Molecular descriptors (1–3D) were calculated for each dataset using the freely available DataWarrior v5.5.0 software (https://openmolecules.org/datawarrior). We calculated the following physicochemical, medicinal chemistry, and toxicoinformatic properties [38]: Total Molweight, Monoisotopic Mass, cLogP, cLogS, H-Acceptors, H-Donors, Total Surface Area, Relative PSA, Polar Surface Area, Druglikeness, Shape Index, Molecular Flexibility, Molecular Complexity, Fragments, Non-H Atoms, Non-C/H Atoms, Metal-Atoms, Electronegative Atoms, Stereo Centers, Rotatable Bonds, Rings Closures, Aromatic Atoms, sp3-Atoms, Symmetric atoms, Small Rings, Carbo-Rings, Hetero-Rings, Saturated Rings, Non-Aromatic Rings, Aromatic Rings, Saturated Carbo-Rings, Non-Aromatic Carbo-Rings, Carbo-Aromatic Rings, Saturated Hetero-Rings, Non-Aromatic Hetero-Rings, Hetero-Aromatic Rings, Amides, Amines, Alkyl-Amines, Aromatic Amines, Aromatic Nitrogens, Basic Nitrogens, and Acidic Oxygens.
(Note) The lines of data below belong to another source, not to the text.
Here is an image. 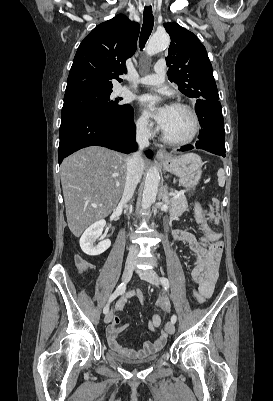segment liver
Segmentation results:
<instances>
[{
	"instance_id": "1",
	"label": "liver",
	"mask_w": 273,
	"mask_h": 401,
	"mask_svg": "<svg viewBox=\"0 0 273 401\" xmlns=\"http://www.w3.org/2000/svg\"><path fill=\"white\" fill-rule=\"evenodd\" d=\"M60 172L68 227L80 237L119 203L126 182L127 156L103 146H88L64 158Z\"/></svg>"
}]
</instances>
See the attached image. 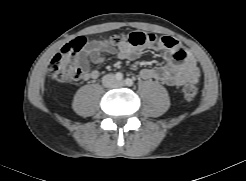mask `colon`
<instances>
[{
    "instance_id": "obj_1",
    "label": "colon",
    "mask_w": 246,
    "mask_h": 181,
    "mask_svg": "<svg viewBox=\"0 0 246 181\" xmlns=\"http://www.w3.org/2000/svg\"><path fill=\"white\" fill-rule=\"evenodd\" d=\"M154 33L135 31L128 35L112 37V42H118L121 39L127 40L131 45L140 47L148 44H155L162 40ZM85 37L79 36L62 50L57 53L50 62L48 72L49 76L57 82H81L85 79L86 73L83 67V61L77 56V53L84 47ZM182 92L187 100H192L198 93L197 86L192 82H187L182 86Z\"/></svg>"
}]
</instances>
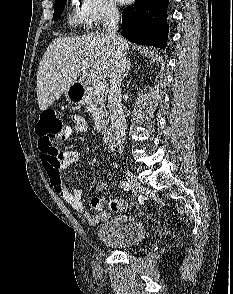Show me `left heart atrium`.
<instances>
[{"label": "left heart atrium", "instance_id": "left-heart-atrium-1", "mask_svg": "<svg viewBox=\"0 0 233 294\" xmlns=\"http://www.w3.org/2000/svg\"><path fill=\"white\" fill-rule=\"evenodd\" d=\"M118 3L124 4V3H128L130 0H115Z\"/></svg>", "mask_w": 233, "mask_h": 294}]
</instances>
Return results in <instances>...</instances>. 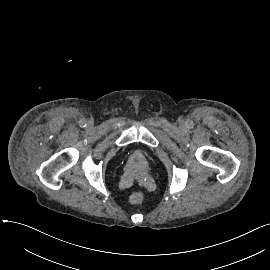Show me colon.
<instances>
[{"label":"colon","mask_w":270,"mask_h":270,"mask_svg":"<svg viewBox=\"0 0 270 270\" xmlns=\"http://www.w3.org/2000/svg\"><path fill=\"white\" fill-rule=\"evenodd\" d=\"M145 198V192L141 189L133 191L128 200L129 203L132 205L140 204Z\"/></svg>","instance_id":"obj_1"}]
</instances>
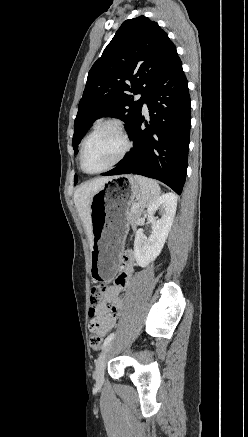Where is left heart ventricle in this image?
<instances>
[{"label":"left heart ventricle","instance_id":"left-heart-ventricle-1","mask_svg":"<svg viewBox=\"0 0 248 437\" xmlns=\"http://www.w3.org/2000/svg\"><path fill=\"white\" fill-rule=\"evenodd\" d=\"M124 142L113 128L106 127L95 133L87 142L84 163L88 171L101 170L111 164L121 153Z\"/></svg>","mask_w":248,"mask_h":437}]
</instances>
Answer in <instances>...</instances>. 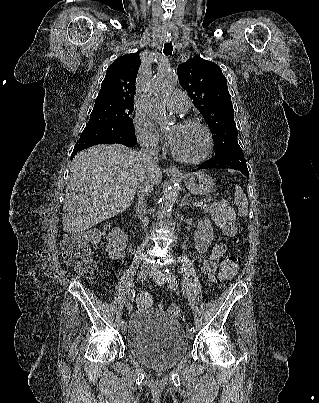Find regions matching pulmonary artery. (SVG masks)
<instances>
[{
  "label": "pulmonary artery",
  "instance_id": "pulmonary-artery-1",
  "mask_svg": "<svg viewBox=\"0 0 319 403\" xmlns=\"http://www.w3.org/2000/svg\"><path fill=\"white\" fill-rule=\"evenodd\" d=\"M166 102L171 109L177 112L186 111L190 106L189 97L179 89L172 91L167 96Z\"/></svg>",
  "mask_w": 319,
  "mask_h": 403
}]
</instances>
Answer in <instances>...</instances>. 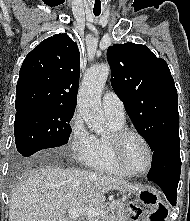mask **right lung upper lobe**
<instances>
[{"instance_id":"1","label":"right lung upper lobe","mask_w":190,"mask_h":221,"mask_svg":"<svg viewBox=\"0 0 190 221\" xmlns=\"http://www.w3.org/2000/svg\"><path fill=\"white\" fill-rule=\"evenodd\" d=\"M79 74L77 44L66 33L45 39L23 61L16 89V111L37 106L74 109Z\"/></svg>"}]
</instances>
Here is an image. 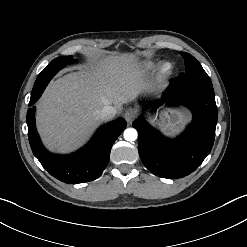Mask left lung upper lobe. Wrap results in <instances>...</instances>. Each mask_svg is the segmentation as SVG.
I'll return each instance as SVG.
<instances>
[{"label":"left lung upper lobe","mask_w":247,"mask_h":247,"mask_svg":"<svg viewBox=\"0 0 247 247\" xmlns=\"http://www.w3.org/2000/svg\"><path fill=\"white\" fill-rule=\"evenodd\" d=\"M185 60V72L176 79L180 84L212 86L211 80L201 64L189 53L180 52Z\"/></svg>","instance_id":"obj_1"}]
</instances>
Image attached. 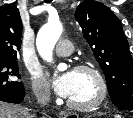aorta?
Instances as JSON below:
<instances>
[{"label":"aorta","mask_w":133,"mask_h":118,"mask_svg":"<svg viewBox=\"0 0 133 118\" xmlns=\"http://www.w3.org/2000/svg\"><path fill=\"white\" fill-rule=\"evenodd\" d=\"M62 34V26L59 22H49L38 32L36 46L39 54L48 62L52 61V52ZM65 65L60 64L57 69L64 70Z\"/></svg>","instance_id":"aorta-1"}]
</instances>
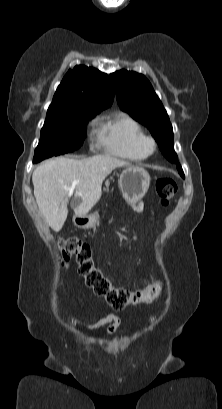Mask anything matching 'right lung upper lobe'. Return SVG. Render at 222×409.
Returning a JSON list of instances; mask_svg holds the SVG:
<instances>
[{
  "mask_svg": "<svg viewBox=\"0 0 222 409\" xmlns=\"http://www.w3.org/2000/svg\"><path fill=\"white\" fill-rule=\"evenodd\" d=\"M113 99L114 92L108 75L79 65L64 76L48 111L78 107L103 110L112 104Z\"/></svg>",
  "mask_w": 222,
  "mask_h": 409,
  "instance_id": "obj_1",
  "label": "right lung upper lobe"
}]
</instances>
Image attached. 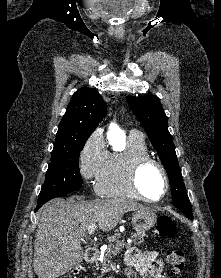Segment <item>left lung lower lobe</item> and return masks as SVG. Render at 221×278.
Listing matches in <instances>:
<instances>
[{
	"instance_id": "obj_1",
	"label": "left lung lower lobe",
	"mask_w": 221,
	"mask_h": 278,
	"mask_svg": "<svg viewBox=\"0 0 221 278\" xmlns=\"http://www.w3.org/2000/svg\"><path fill=\"white\" fill-rule=\"evenodd\" d=\"M187 218H189L190 220L193 219V215H192V211L191 210H187V209H180Z\"/></svg>"
}]
</instances>
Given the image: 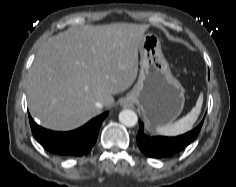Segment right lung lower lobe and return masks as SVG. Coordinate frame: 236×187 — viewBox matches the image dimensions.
Here are the masks:
<instances>
[{
	"instance_id": "obj_1",
	"label": "right lung lower lobe",
	"mask_w": 236,
	"mask_h": 187,
	"mask_svg": "<svg viewBox=\"0 0 236 187\" xmlns=\"http://www.w3.org/2000/svg\"><path fill=\"white\" fill-rule=\"evenodd\" d=\"M108 112L92 119L84 126L70 132H55L44 129L29 116L30 126L35 139L48 152L64 157L87 155L94 146L100 126Z\"/></svg>"
}]
</instances>
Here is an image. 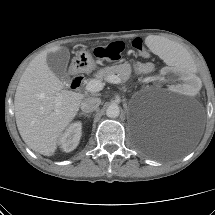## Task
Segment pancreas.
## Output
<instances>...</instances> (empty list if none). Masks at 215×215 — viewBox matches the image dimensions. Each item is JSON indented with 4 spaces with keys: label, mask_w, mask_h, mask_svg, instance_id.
I'll return each mask as SVG.
<instances>
[{
    "label": "pancreas",
    "mask_w": 215,
    "mask_h": 215,
    "mask_svg": "<svg viewBox=\"0 0 215 215\" xmlns=\"http://www.w3.org/2000/svg\"><path fill=\"white\" fill-rule=\"evenodd\" d=\"M131 66L128 63L115 65L111 67H105L100 69L96 74V80H106L109 76L117 74L121 79L128 80L131 75Z\"/></svg>",
    "instance_id": "pancreas-1"
}]
</instances>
4.3. Supervised ML Analysis (SVM, KNN, and RFC)

Among ML algorithms, we found Random Forest (RF), which builds multiple decision trees during the training process and determines the most frequent class for classification [39]; Support Vector Machine (SVM), which searches for the optimal hyperplane to separate different classes of data in a high-dimensional space [40]; and K-Nearest Neighbors (KNN), which classifies data according to the predominant class of its nearest neighbours in the feature space [41].
We utilised the Scikit-learn package v1.7.1 (https://scikit-learn.org/stable/index.html) in Python 3.0 to generate the models, which implement various statistical and machine learning algorithms. We constructed a classifier using the training set data of already reported senotherapeutic compounds by Lei Zhang [42]. Additionally, to increase the specificity of our model, we used a set of non-related senotherapeutic compounds randomly extracted from the ChEMBL database (https://www.ebi.ac.uk/chembl/) accessed on 25 November 2024.
Subsequently, the data were divided into training (75%) and test (25%) subsets by stratified random sampling, with the subsets further divided into positive and negative senotherapeutics. We used three machine learning models (RF, SVM, and KNN) to generate three classifiers.
The receiver operating characteristic area under the curve (ROC-AUC) was used to evaluate the predictive accuracy of our models. We used a metric indicating the performance of the models, with values ranging from 0 to 1, where 1 represents perfect prediction. For each model’s accuracy, we calculated and assessed the overall effectiveness and specificity to determine whether true negatives were correctly classified. Similarly, we evaluated the balance between accuracy and sensitivity using the F1-score [43]. Additionally, to provide a more robust and nuanced evaluation of classification model performance, we calculated the Kappa statistics for each model.
Once we had the classifier for each algorithm, we used it to select the potential senotherapeutic compounds from the interactome obtained by network pharmacology, extracted from the CTD. We selected only those compounds that were shared across all three classifiers to enhance the robustness and accuracy of our calculations.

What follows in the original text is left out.